→ DOCUMENT SECTION
◇ ◇ ◇ ◇ ◇ ◇ ◇
# Tanging down a swarm



## msl (Sep 6, 2016)

putting a rifle round thew the cluster at dusk so they fall to the ground and crawl in the a box has been said to work


----------



## mtnmyke (Apr 27, 2017)

It's a large cluster, probably around a beach ball. The only rifle I took with me when I moved to CA was the .22 and I doubt that would do much. The .40acp likely wouldn't have the aim - nor would it be responsible to shoot those up straight into the sky, even though I'm not in a heavily populated area.

They're still there since yesterday morning. I did try tanging for about 20 minutes but the cluster didn't budge - but my ears are ringing lol


----------



## muskrat (Jul 22, 2016)

Unfortunately I have never been able to call a swarm down after they have clustered. Like you I have had luck while they are in flight but not after they've settled. I have tanged for hours to try to call down huge swarms I didn't want to lose but to no avail. I have put hives on top of the pickup and or the golf cart, on top of a 10' ladder with swarm lure and without swarm lure and on and on. I've tried at night and during the day but have never had them come to me. Hopefully someone has another idea.
Where I moved from I could shoot down swarms with a rifle as there were hundreds and hundreds of acres behind me that were nothing but endless woods so there was little risk. Where we live now it's totally out of the question.


----------



## G3farms (Jun 13, 2009)

I too have tanged a swarm in flight down but never a cluster.
You can shoot the limb off with a shogun though.


----------



## mtnmyke (Apr 27, 2017)

The shooting option would be great, but not really an option here in CA where I am - also being in one of the least gun friendly counties.

The only REAL option I see is using a bow with a string and hoping I can get the arrow to fall through the brush, then pull up a climbing rope to shake them. They are so high I'd almost bet they would go entirely airborne again by the time they hit the ground, but could perhaps tang them down or...something.

Unfortunately we have the tallest trees in the world here, makes swarm catching a bit of a challenge when they decide to go so high. If the tree wasn't at an angle I could easily climb it and cut the branch, but it's at a bit of an angle with no easy approach.

Any other creative ideas? No activity on any of the swarm traps and I have no idea how long they'll stick around.
◇ ◇ ◇ ◇ ◇ ◇ ◇
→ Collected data

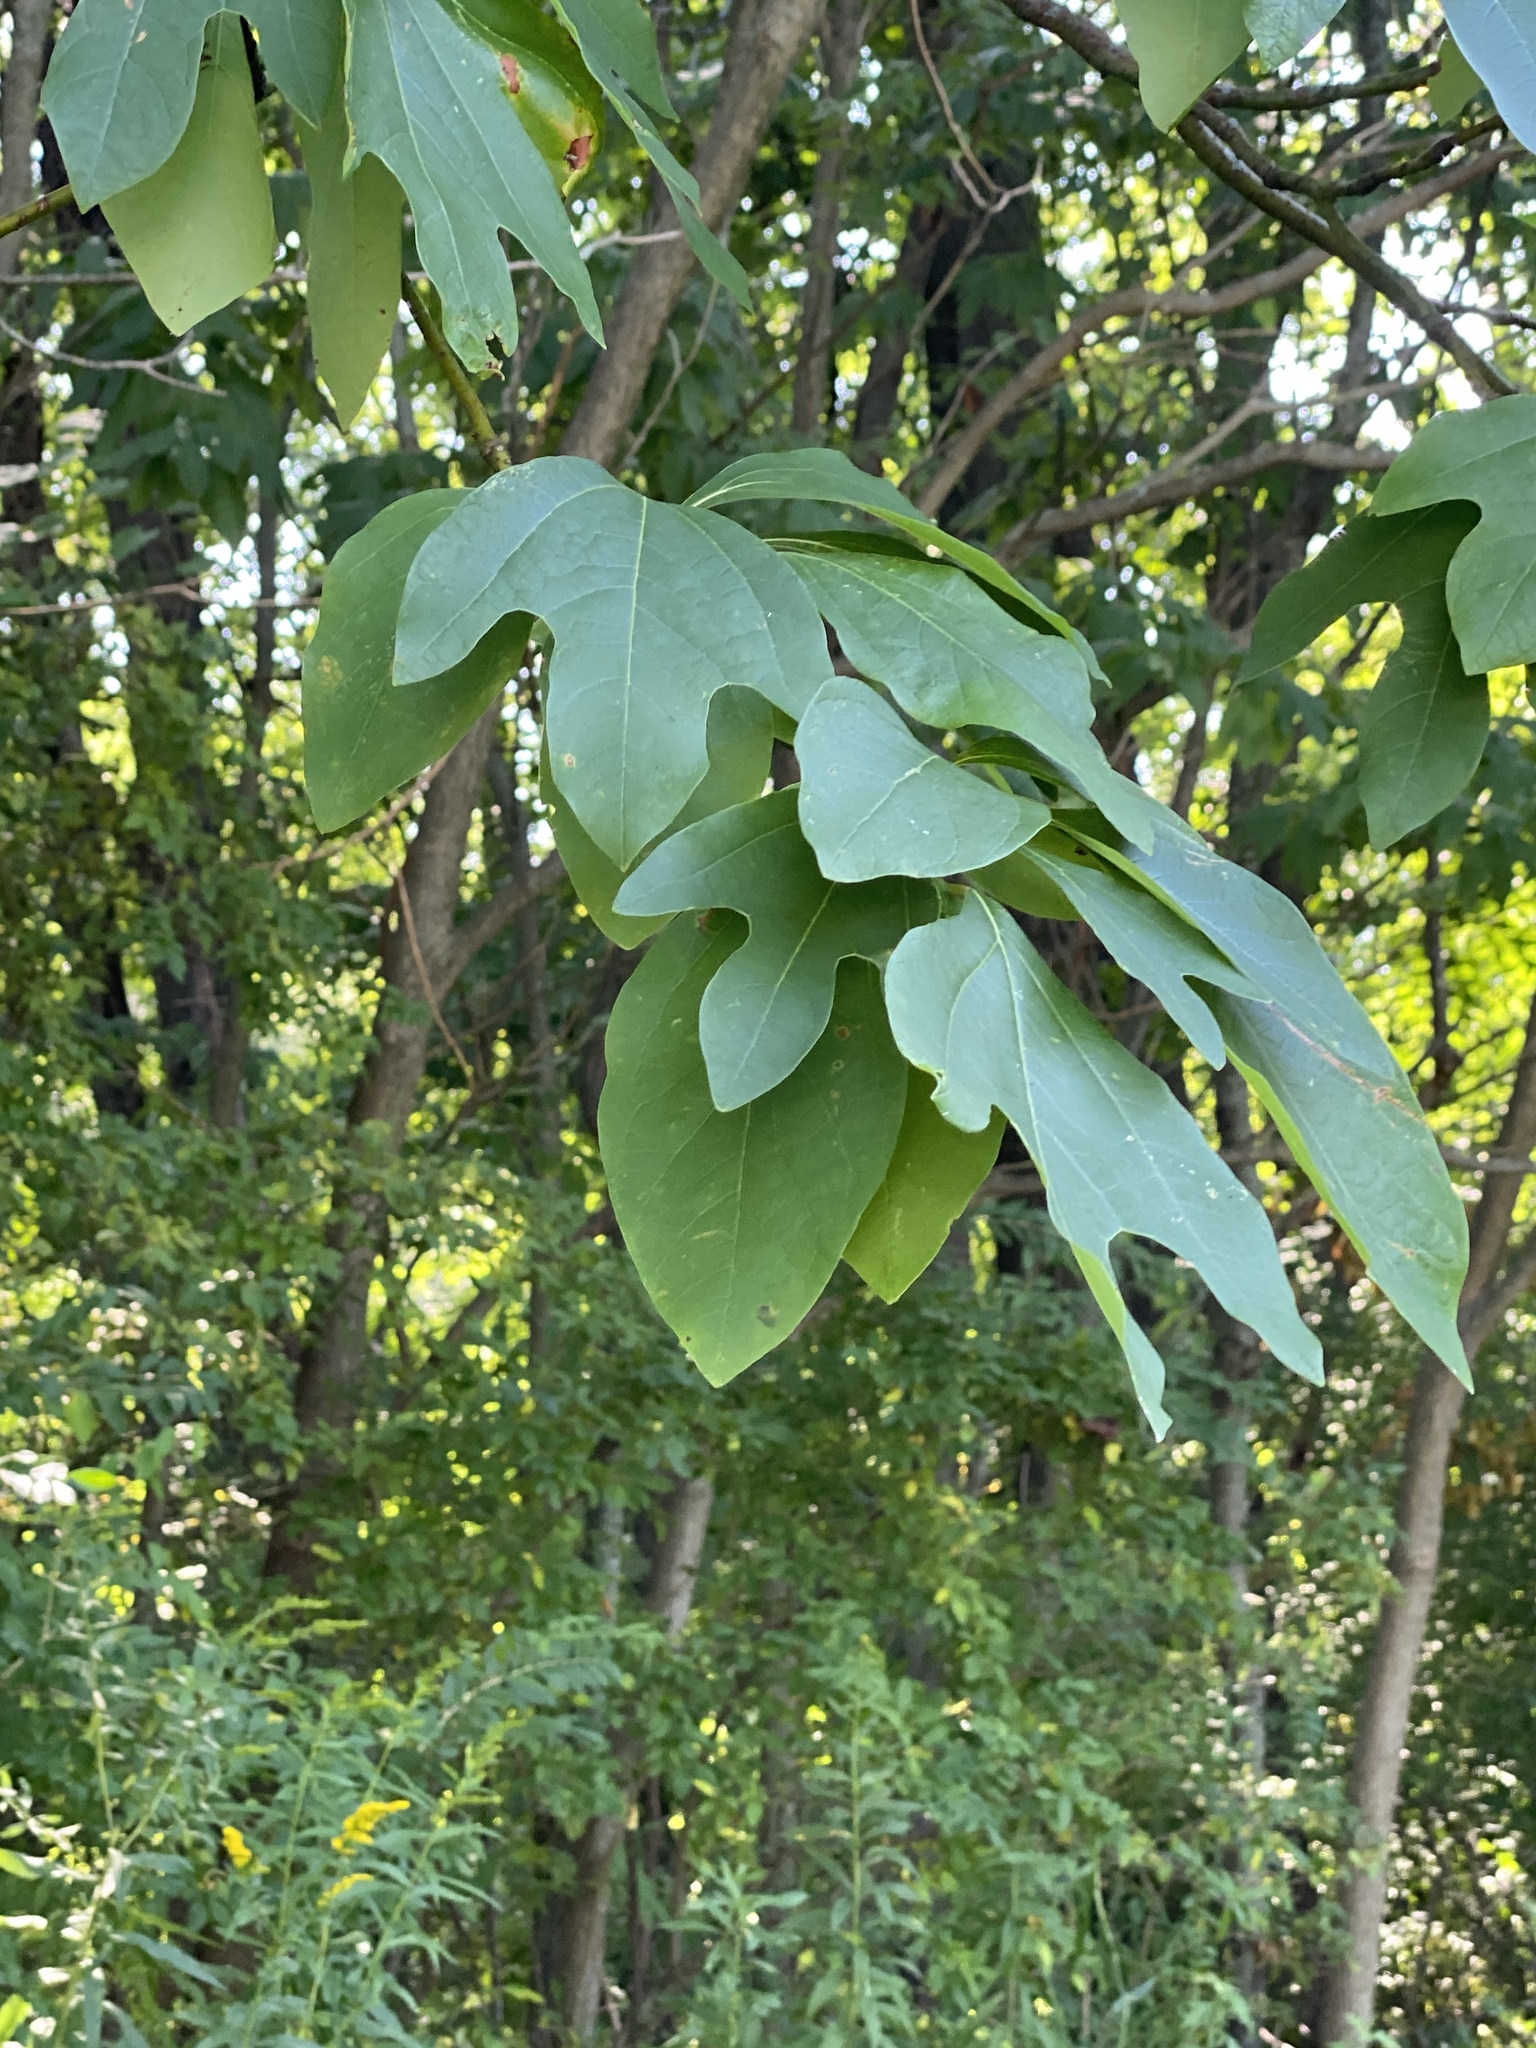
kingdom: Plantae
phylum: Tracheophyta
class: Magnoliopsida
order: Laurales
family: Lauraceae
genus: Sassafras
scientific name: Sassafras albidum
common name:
◇ ◇ ◇ ◇ ◇ ◇ ◇
→ REQUIRED TASKS
1. Decide whether each statement agrees with the thread on tanging down a swarm. Answer yes or no for each, and quote the words that settle it. (a) The cluster did not move after mtnmyke tanged for about 20 minutes. (b) muskrat has been able to call down a swarm after it clustered. (c) G3farms has tanged down a swarm in flight.
2. Summarize the thread on tanging down a swarm in two sentences.
3. Carry on the thread on tanging down a swarm from the point where it stops.
The material has no role in this work.

→ ANSWERS BELOW
1.
(a) Yes: "I did try tanging for about 20 minutes but the cluster didn't budge"
(b) No: "Unfortunately I have never been able to call a swarm down after they have clustered."
(c) Yes: "I too have tanged a swarm in flight down but never a cluster."

2. A poster in California cannot bring down a cluster about the size of a beach ball from a tall, angled tree, because tanging did not move it, shooting is not an option there, and a bow with a string and a climbing rope is an uncertain plan. Other posters report that they have tanged down swarms in flight but never a settled cluster, and they mention shooting the cluster or its limb as a method that works only where there is little risk.

3.
----------



## mtnmyke (Apr 27, 2017)

Annnnd their gone.

I ran to the store to grab some string to try the bow and arrow trick. The second I got to the store the Mrs. called saying they were headed out. She chased them for a good while but lost them in the woods.

Hopefully they find a good home and whoever gets them appreciates my expensive queen.


----------



## elmer_fud (Apr 21, 2018)

I was thinking could you use a quadcopter to get something to them. sounds a bit late now though


----------



## mtnmyke (Apr 27, 2017)

elmer_fud said:


> I was thinking could you use a quadcopter to get something to them. sounds a bit late now though


That's actually pretty clever. We have a number of drones I could have used.


----------



## Struttinbuck (Mar 8, 2020)

mtnmyke said:


> That's actually pretty clever. We have a number of drones I could have used.


Maybe you could hunt for their hive now. If your wife knows the general direction they flew , just set your honey out and depending how elaborate you want to get. Mark the bees different colors then time each bee. Kinda triangulate where the hive is. it's an event really. But if it's a high $ queen, it would be fun and if found, worth it.


----------



## joebeewhisperer (May 13, 2020)

I was picturing something akin to a t-shirt cannon with a small net where the weights left the end of the device together but begin to spread as it traveled toward them.


----------



## Emmett (Mar 24, 2021)

I live in a redwood forest too. I'm a new beekeeper and while I was researching the whole catching swarms thing the highest I found someone doing in was 30ft. There are only a few fruit trees and such around but most of the trees around are a hundred foot tall. Redwoods do have a lot of good climbing branches coming out though. Maybe send a young one up there to cut the limb next time?


----------



## lemmje (Feb 23, 2015)

A few years ago I got a swarm call and when I got there I was very disappointed because it was about 50' up in a pine tree. I called one of my buddies to come over and we stared at it trying to figure out what to do for about 30 minutes, then magic happened: A few scout bees must have been sniffing around the box I had on the ground without us noticing because as the swarm started to get smaller on the tree, it suddenly was filling my box!


----------



## Cobbler (Jan 6, 2021)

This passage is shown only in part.